Anyway, here’s the schedule. As glowing bits on a screen, it looks darned good, if you ask me. We’ll see what the students say after they’ve gone through it all in December. (Oh, and I blush a bit to confess that there’s one week in there where I’m playing hooky — I’ve got some outside events that plopped into my lap all at once. These things happen. Don’t worry, the students will have assignments to do, so they won’t be able to turn their brains off.)
|1,2||30 Aug-6 Sep||1-3||The ancient world
The early whys and hows of doing science — the scientific method as a pragmatic, practical way of dealing with the world.
|3||11-13 Sep||4-5||Beginnings of modern science
A transition in the Middle Ages: from revelation, inspiration, and contemplation as the source of knowledge, to observation and experiment.

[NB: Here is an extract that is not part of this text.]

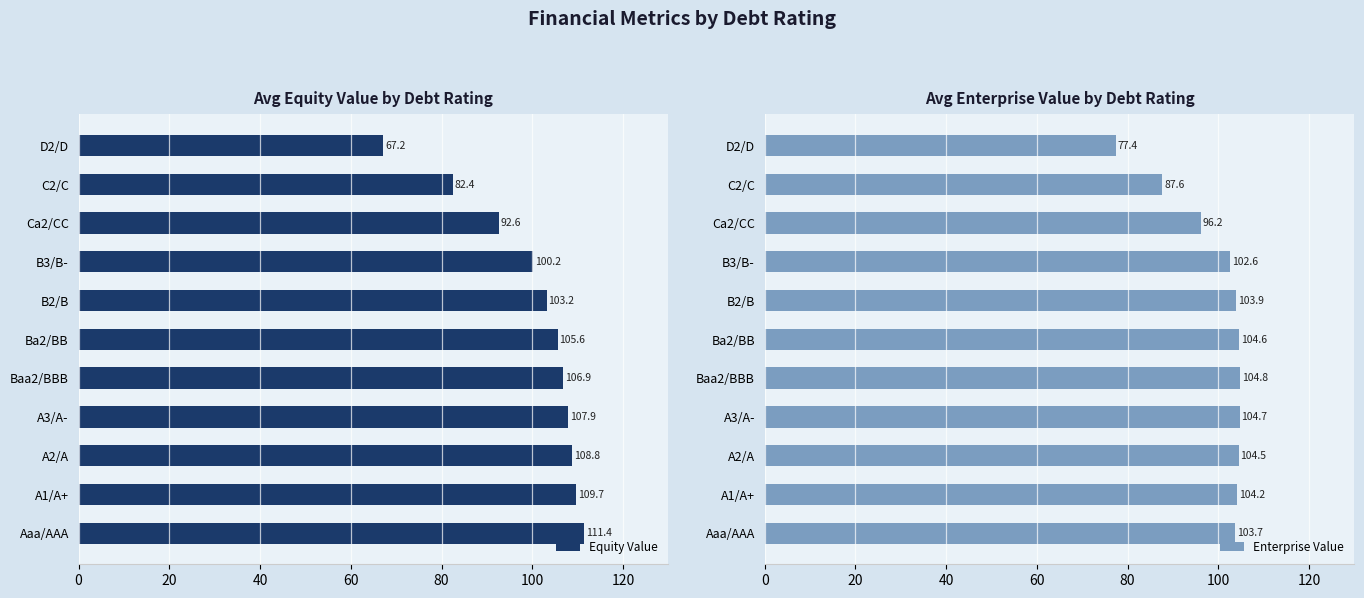

How many values in the Equity Value series exceed 105?

6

|4||18-20 Sep||6||Precursors to evolutionary thought
Geology and taxonomy lead the way, and the orderly and complex history of the world begins to be revealed.
|20 Sep||First exam|
|5||25-27 Sep||PZ Myers is gone!
Sorry, gang, I’m giving talks in other parts of the world this week. We may arrange something else for this time.
|6||2-4 Oct||7-8||Evolutionary explanations
Darwin and Wallace: evolution as a logical and necessary explanation of the accumulated evidence. The importance of THEORY.
|7||9-11 Oct||9-10||Evidence for evolution
The power of evolution as an explanatory framework; the continually growing evidence for the theory.
|8||16-18 Oct||Creationism and Intelligent Design
Science and culture in conflict. Social origins of creationist beliefs; common arguments refuted.
|18 Oct||Second exam|
|9||25 Oct||11-13||Cells and pre-Mendelian inheritance
The cell theory and chromosomes. Mitosis, meiosis, gametes, fertilization.
|10||30 Oct-1 Nov||14||Mendel, and a little probability theory
Mendel’s Laws, monohybrid and dihybrid crosses.
|11||6-8 Nov||15||Modern genetics, and a little statistics
Genetics gets more complicated: reconciling genetics with cytology and evolution.
|8 Nov||Third exam|
TH Morgan and Drosophila. Sex and mapping.
|13||20 Nov||17||Modern genetics: DNA, genes, and the central dogma
Beadle, Tatum, Griffith, Avery, Hershey, Chase, Watson, Crick — the foundations of molecular biology.
Making an embryo. The roles of gene, organism, and environment in building form.
|29 Nov||Fourth exam|
|15||4-6 Dec||21-22||Interactions, induction, integration: developmental biology
Molecular genetics, developmental genetics, eco-devo, and evo-devo. The new synthesis?
|16||11-13 Dec||Ethics and the future of biology
The 21st century will be the century of biology. What will we be able to do, and what should we do?
Now you know what I’ll be doing for the next few months — the course above, and also an upper level course in neurobiology. Busy busy busy.